▶

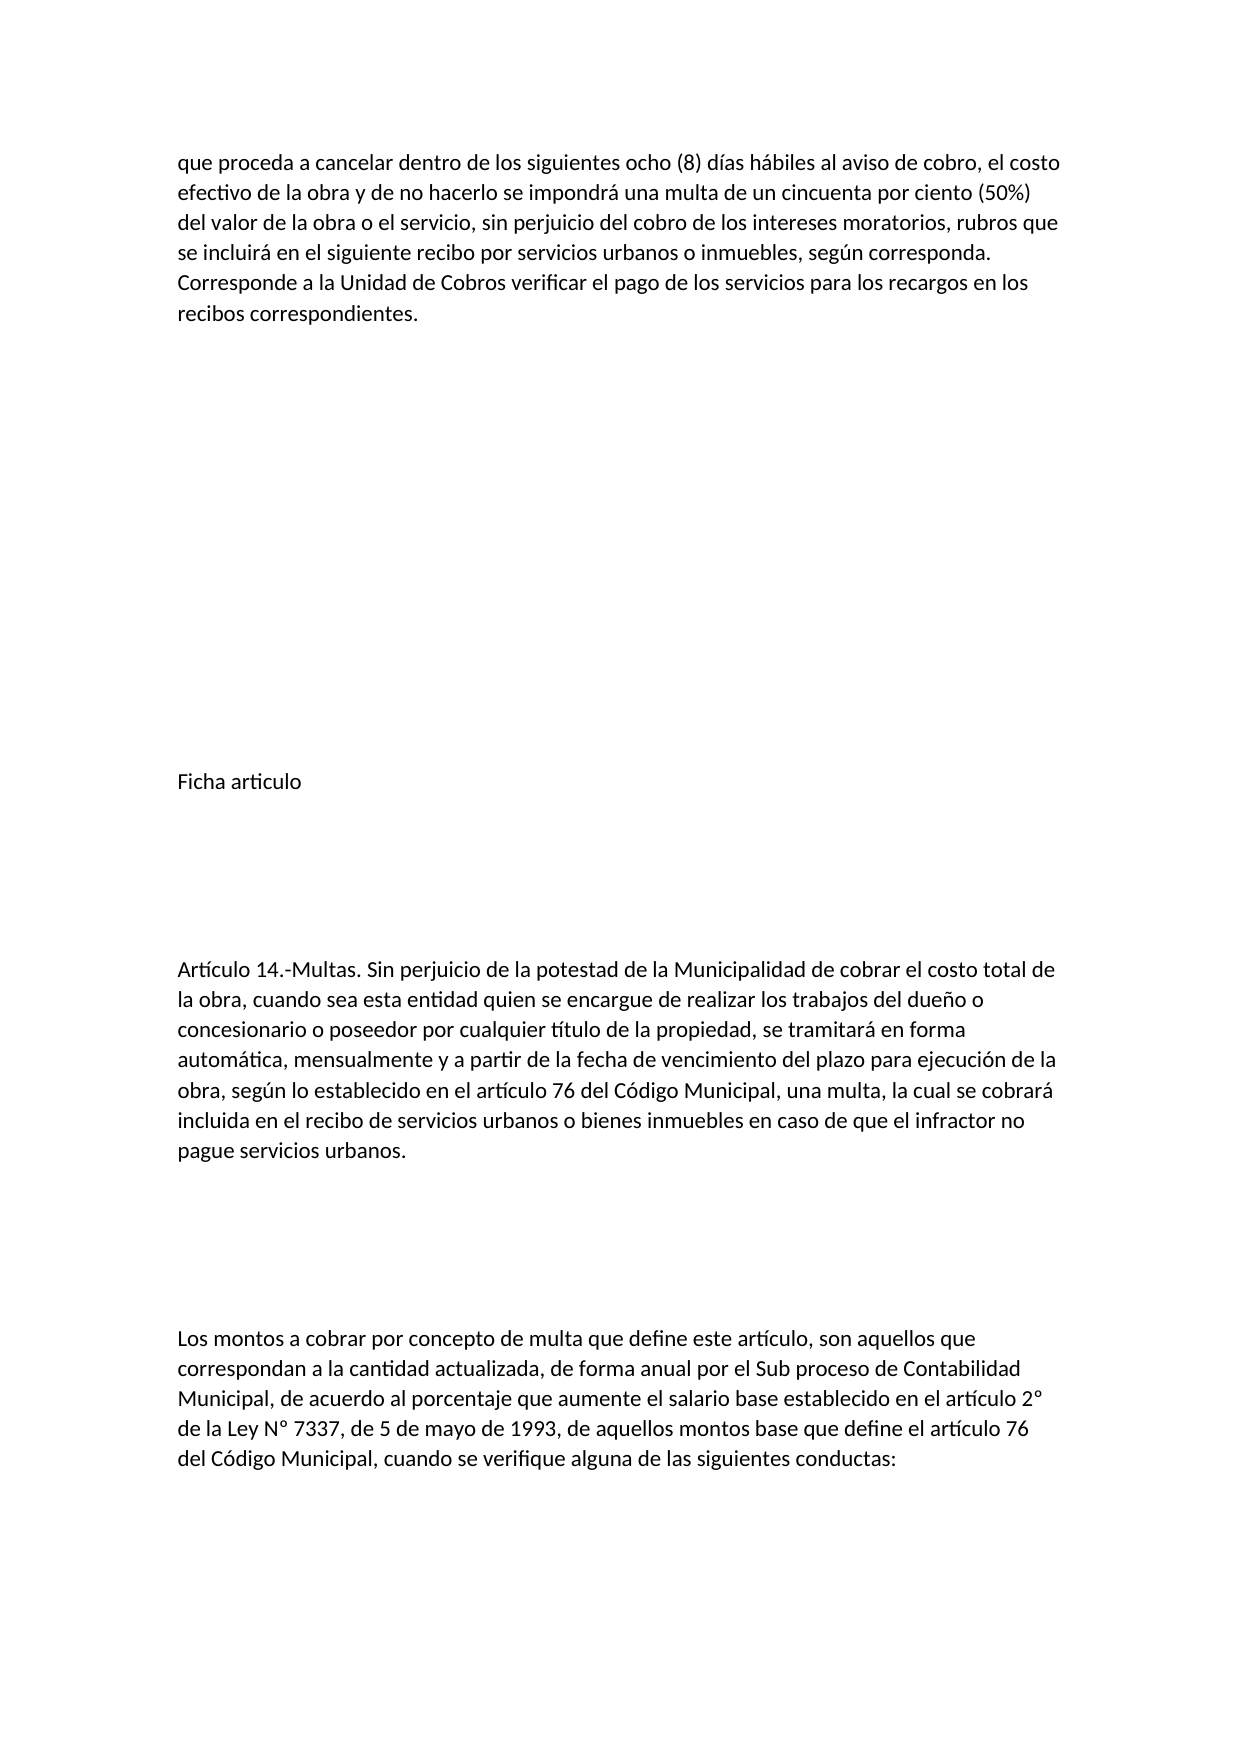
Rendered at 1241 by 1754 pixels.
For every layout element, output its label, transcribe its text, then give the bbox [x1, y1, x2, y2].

text Ficha articulo [177, 767, 1063, 795]
text Los montos a cobrar por concepto de multa que define este artículo, son aquellos que correspondan a la cantidad actualizada, de forma anual por el Sub proceso de Contabilidad Municipal, de acuerdo al porcentaje que aumente el salario base establecido en el artículo 2º de la Ley Nº 7337, de 5 de mayo de 1993, de aquellos montos base que define el artículo 76 del Código Municipal, cuando se verifique alguna de las siguientes conductas: [177, 1324, 1063, 1472]
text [177, 148, 1063, 327]
text Artículo 14.-Multas. Sin perjuicio de la potestad de la Municipalidad de cobrar el costo total de la obra, cuando sea esta entidad quien se encargue de realizar los trabajos del dueño o concesionario o poseedor por cualquier título de la propiedad, se tramitará en forma automática, mensualmente y a partir de la fecha de vencimiento del plazo para ejecución de la obra, según lo establecido en el artículo 76 del Código Municipal, una multa, la cual se cobrará incluida en el recibo de servicios urbanos o bienes inmuebles en caso de que el infractor no pague servicios urbanos. [177, 955, 1063, 1164]
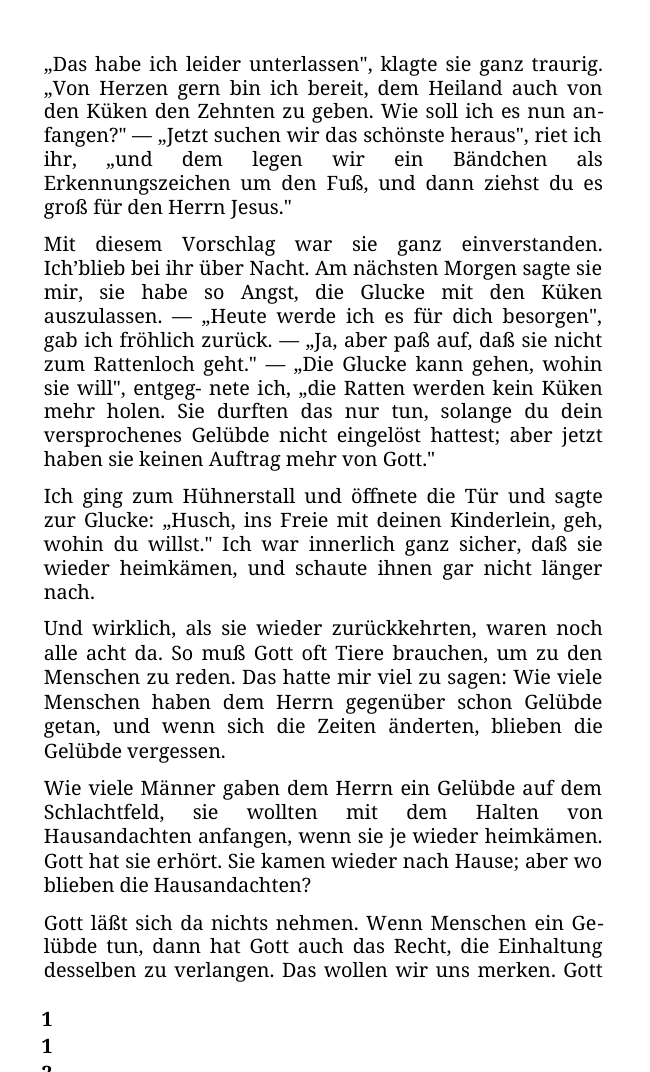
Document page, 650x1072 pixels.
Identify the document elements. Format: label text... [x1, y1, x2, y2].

text Ich ging zum Hühnerstall und öffnete die Tür und sagte zur Glucke: „Husch, ins Freie mit deinen Kinderlein, geh, wohin du willst." Ich war innerlich ganz sicher, daß sie wieder heimkämen, und schaute ihnen gar nicht länger nach. [44, 484, 603, 604]
text Und wirklich, als sie wieder zurückkehrten, waren noch alle acht da. So muß Gott oft Tiere brauchen, um zu den Menschen zu reden. Das hatte mir viel zu sagen: Wie viele Menschen haben dem Herrn gegenüber schon Gelübde getan, und wenn sich die Zeiten änderten, blieben die Gelübde vergessen. [44, 616, 603, 763]
text Mit diesem Vorschlag war sie ganz einverstanden. Ich’blieb bei ihr über Nacht. Am nächsten Morgen sagte sie mir, sie habe so Angst, die Glucke mit den Küken auszulassen. — „Heute werde ich es für dich besorgen", gab ich fröhlich zurück. — „Ja, aber paß auf, daß sie nicht zum Rattenloch geht." — „Die Glucke kann gehen, wohin sie will", entgeg- nete ich, „die Ratten werden kein Küken mehr holen. Sie durften das nur tun, solange du dein versprochenes Gelübde nicht eingelöst hattest; aber jetzt haben sie keinen Auftrag mehr von Gott." [44, 232, 603, 472]
text Wie viele Männer gaben dem Herrn ein Gelübde auf dem Schlachtfeld, sie wollten mit dem Halten von Hausandachten anfangen, wenn sie je wieder heimkämen. Gott hat sie erhört. Sie kamen wieder nach Hause; aber wo blieben die Hausandachten? [44, 775, 603, 898]
text „Das habe ich leider unterlassen", klagte sie ganz traurig. „Von Herzen gern bin ich bereit, dem Heiland auch von den Küken den Zehnten zu geben. Wie soll ich es nun anfangen?" — „Jetzt suchen wir das schönste heraus", riet ich ihr, „und dem legen wir ein Bändchen als Erkennungszeichen um den Fuß, und dann ziehst du es groß für den Herrn Jesus." [44, 52, 603, 219]
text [44, 911, 603, 983]
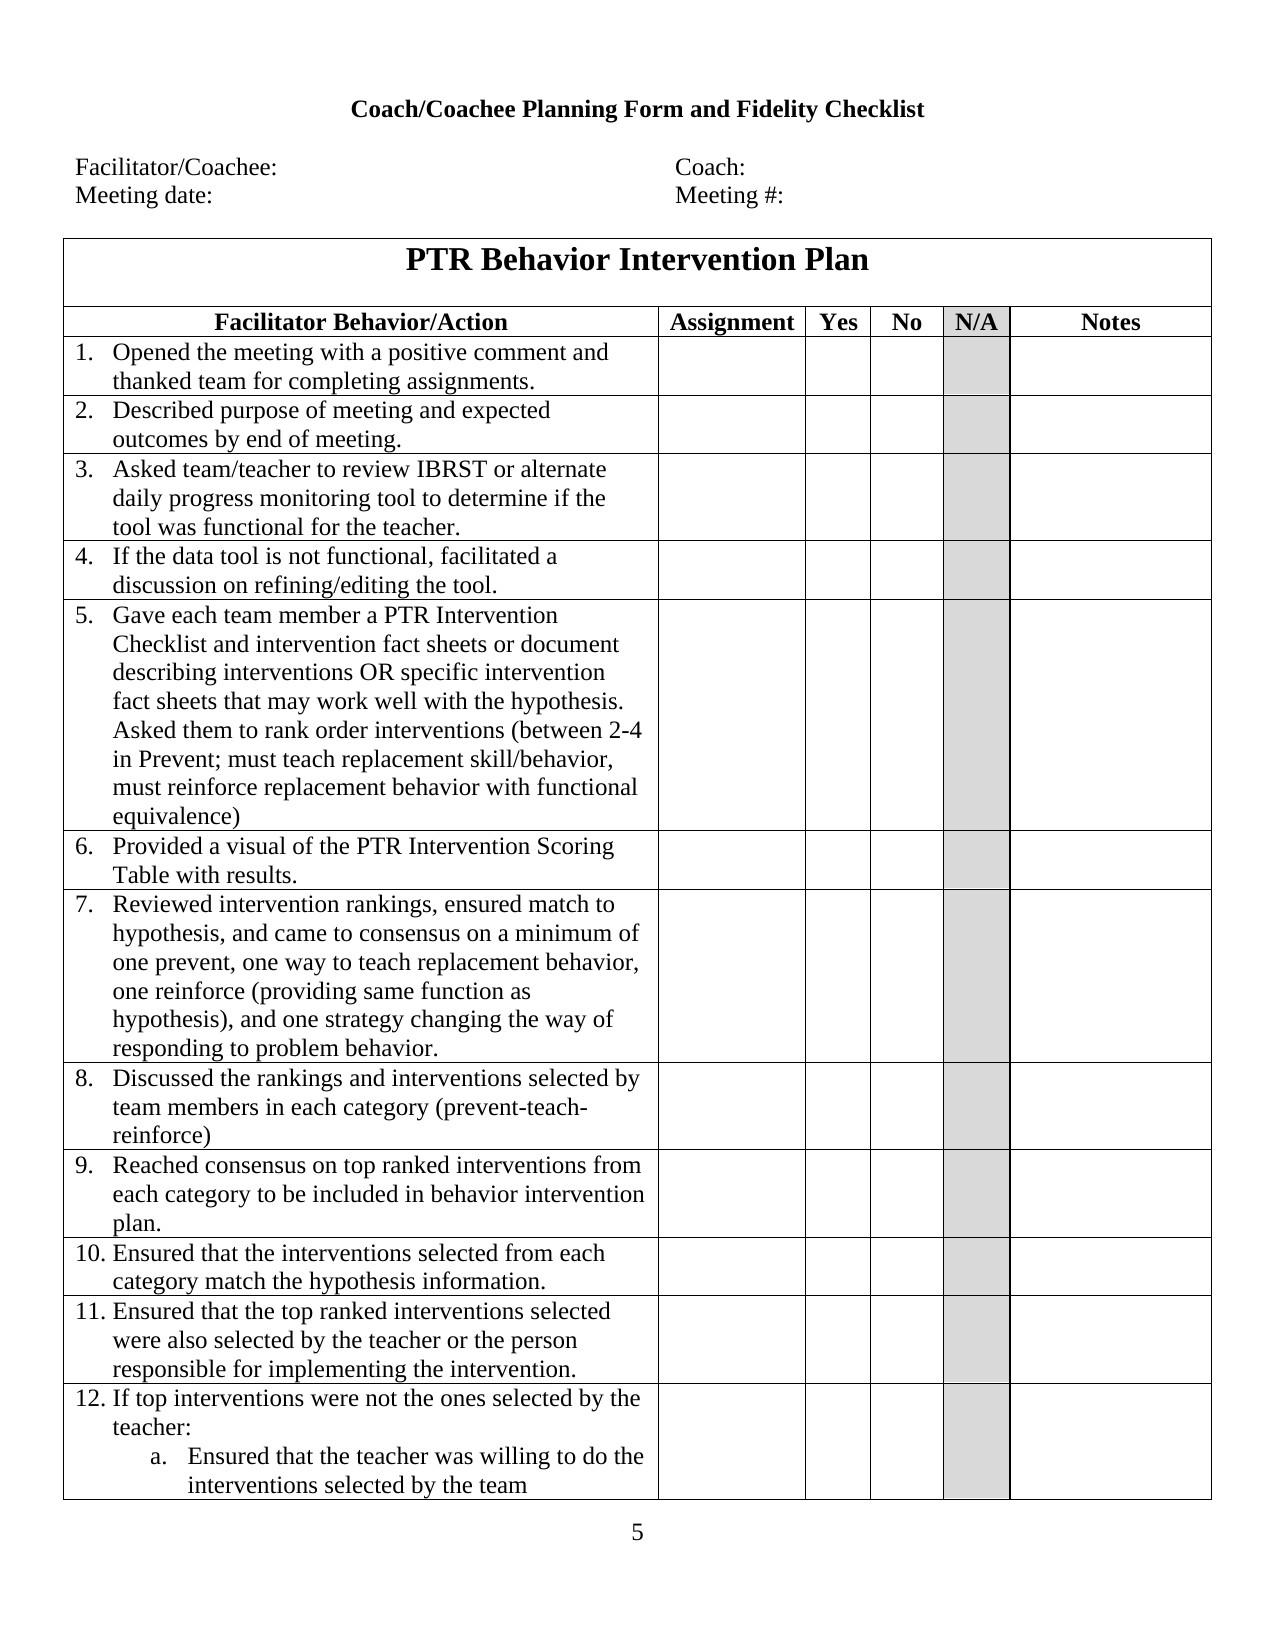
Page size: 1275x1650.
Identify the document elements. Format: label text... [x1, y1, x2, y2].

◀

■ Exercise description: No pictures belong in the copy. Repeat the entries exactly.

■ Task solution:
Rendered at 1241 by 1754 pixels.
For every layout element, output its label, transcribe its text, then give the bbox [x1, y1, x2, y2].

text Ficha articulo [177, 767, 1063, 795]
text Los montos a cobrar por concepto de multa que define este artículo, son aquellos que correspondan a la cantidad actualizada, de forma anual por el Sub proceso de Contabilidad Municipal, de acuerdo al porcentaje que aumente el salario base establecido en el artículo 2º de la Ley Nº 7337, de 5 de mayo de 1993, de aquellos montos base que define el artículo 76 del Código Municipal, cuando se verifique alguna de las siguientes conductas: [177, 1324, 1063, 1472]
text [177, 148, 1063, 327]
text Artículo 14.-Multas. Sin perjuicio de la potestad de la Municipalidad de cobrar el costo total de la obra, cuando sea esta entidad quien se encargue de realizar los trabajos del dueño o concesionario o poseedor por cualquier título de la propiedad, se tramitará en forma automática, mensualmente y a partir de la fecha de vencimiento del plazo para ejecución de la obra, según lo establecido en el artículo 76 del Código Municipal, una multa, la cual se cobrará incluida en el recibo de servicios urbanos o bienes inmuebles en caso de que el infractor no pague servicios urbanos. [177, 955, 1063, 1164]
Document page, 650x1072 pixels.
Identify the document elements. Format: label text... [x1, y1, x2, y2].

text Ich ging zum Hühnerstall und öffnete die Tür und sagte zur Glucke: „Husch, ins Freie mit deinen Kinderlein, geh, wohin du willst." Ich war innerlich ganz sicher, daß sie wieder heimkämen, und schaute ihnen gar nicht länger nach. [44, 484, 603, 604]
text Und wirklich, als sie wieder zurückkehrten, waren noch alle acht da. So muß Gott oft Tiere brauchen, um zu den Menschen zu reden. Das hatte mir viel zu sagen: Wie viele Menschen haben dem Herrn gegenüber schon Gelübde getan, und wenn sich die Zeiten änderten, blieben die Gelübde vergessen. [44, 616, 603, 763]
text Mit diesem Vorschlag war sie ganz einverstanden. Ich’blieb bei ihr über Nacht. Am nächsten Morgen sagte sie mir, sie habe so Angst, die Glucke mit den Küken auszulassen. — „Heute werde ich es für dich besorgen", gab ich fröhlich zurück. — „Ja, aber paß auf, daß sie nicht zum Rattenloch geht." — „Die Glucke kann gehen, wohin sie will", entgeg- nete ich, „die Ratten werden kein Küken mehr holen. Sie durften das nur tun, solange du dein versprochenes Gelübde nicht eingelöst hattest; aber jetzt haben sie keinen Auftrag mehr von Gott." [44, 232, 603, 472]
text Wie viele Männer gaben dem Herrn ein Gelübde auf dem Schlachtfeld, sie wollten mit dem Halten von Hausandachten anfangen, wenn sie je wieder heimkämen. Gott hat sie erhört. Sie kamen wieder nach Hause; aber wo blieben die Hausandachten? [44, 775, 603, 898]
text „Das habe ich leider unterlassen", klagte sie ganz traurig. „Von Herzen gern bin ich bereit, dem Heiland auch von den Küken den Zehnten zu geben. Wie soll ich es nun anfangen?" — „Jetzt suchen wir das schönste heraus", riet ich ihr, „und dem legen wir ein Bändchen als Erkennungszeichen um den Fuß, und dann ziehst du es groß für den Herrn Jesus." [44, 52, 603, 219]
text [44, 911, 603, 983]
Page size: 1275x1650.
Identify the document elements. Format: label text... [x1, y1, x2, y2].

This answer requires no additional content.